Evaluation of the profiles of the different metabolites using QSAR Toolbox gave the following alerts for some but not all molecules:
- Mechanism of protein binding potency by OECD: An acylation mechanism has been suggested for chemicals of this type. Necessary conditions for eliciting direct or indirect Protein interaction, described in this general mechanistic profile, are met. However, the specific structural boundaries providing sufficiency for interaction to proteins may not be identified. These specific structural boundaries are examined in the corresponding endpoint-specific profile.

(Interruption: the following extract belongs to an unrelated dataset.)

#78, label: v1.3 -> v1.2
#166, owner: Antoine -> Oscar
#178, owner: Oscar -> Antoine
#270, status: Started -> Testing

- In-vivo mutagenicity (Micronucleus test) alerts by ISS: This alert explores the possibility that a chemical interacts with DNA and/or proteins via non-covalent binding, such as DNA intercalation or groove-binding (Snyder et al. 2006). Among the descriptors potentially accounting for non-covalent interactions, the present molecular framework representing two bonded atoms connecting two H bond acceptors (calculated with software Leadscope Enteprise 2.4.15-6) resulted in an increased sensitivity/specificity for what concerns the Micronucleus training set (source: QSAR Toolbox).

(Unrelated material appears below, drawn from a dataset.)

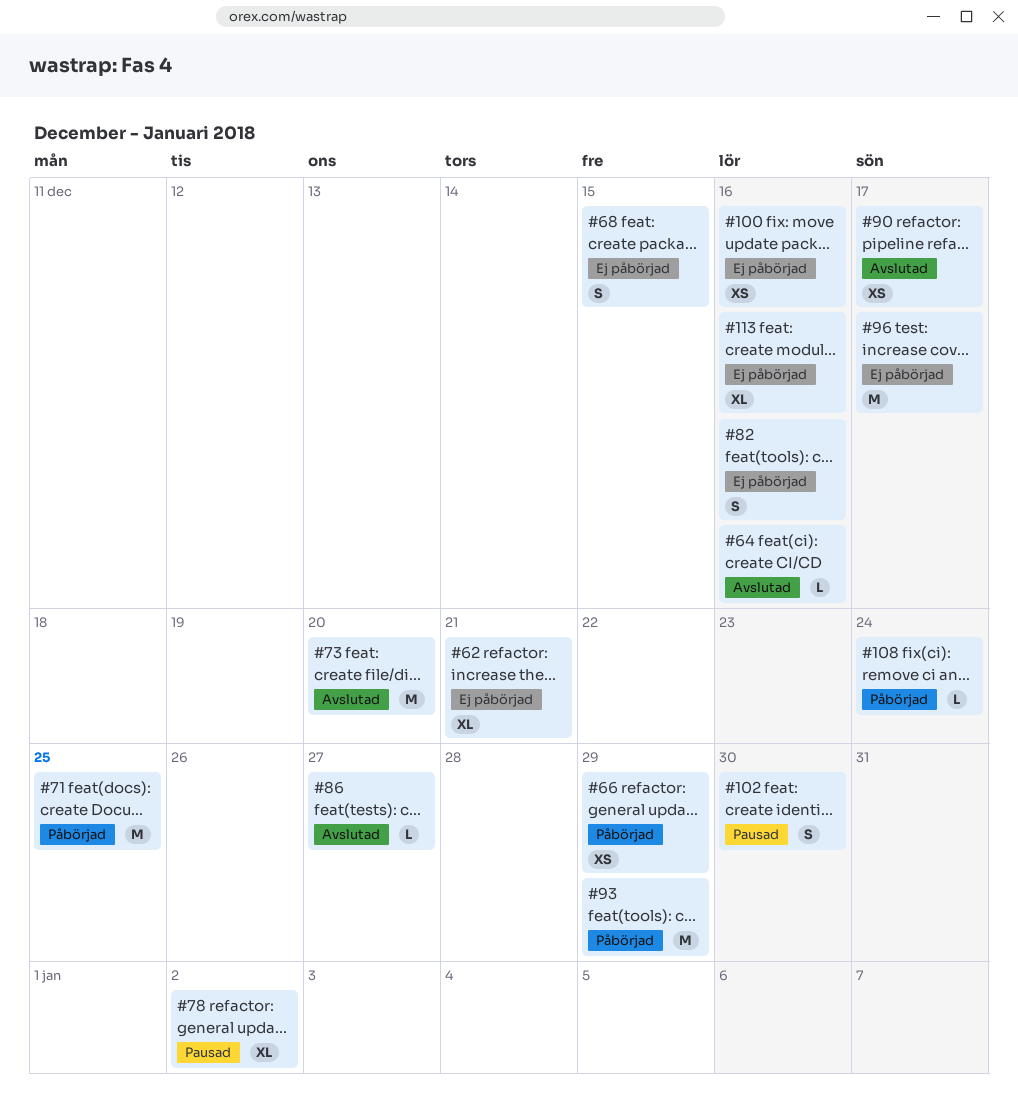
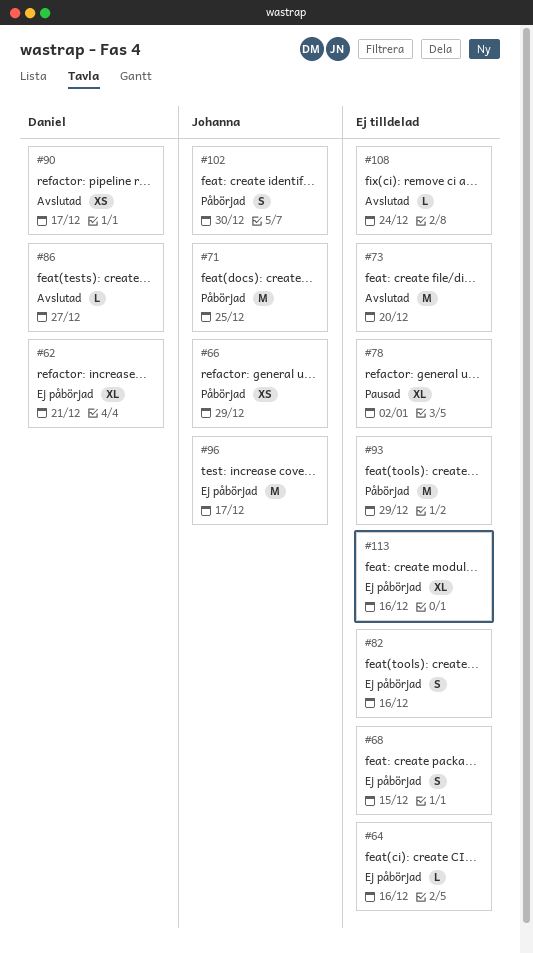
#64, status: Avslutad -> Ej påbörjad
#100: present -> none
#102, status: Pausad -> Påbörjad
#108, status: Påbörjad -> Avslutad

- There are no alerts for protein binding for Chromosomal aberration or for Skin sensitization.
- Toxic hazard classification by Cramer: High Class III for the highlighted molecules.
- Potential for Bioaccumulation: Bioaccumulation of parent molecule and its metabolites is considered to be very low as their metabolism half lives are fast to very fast.

Applicant's summary and conclusion

Conclusions:

Bioaccumulation of parent molecule and its metabolites is considered to be very low as their metabolism half lives are fast to very fast.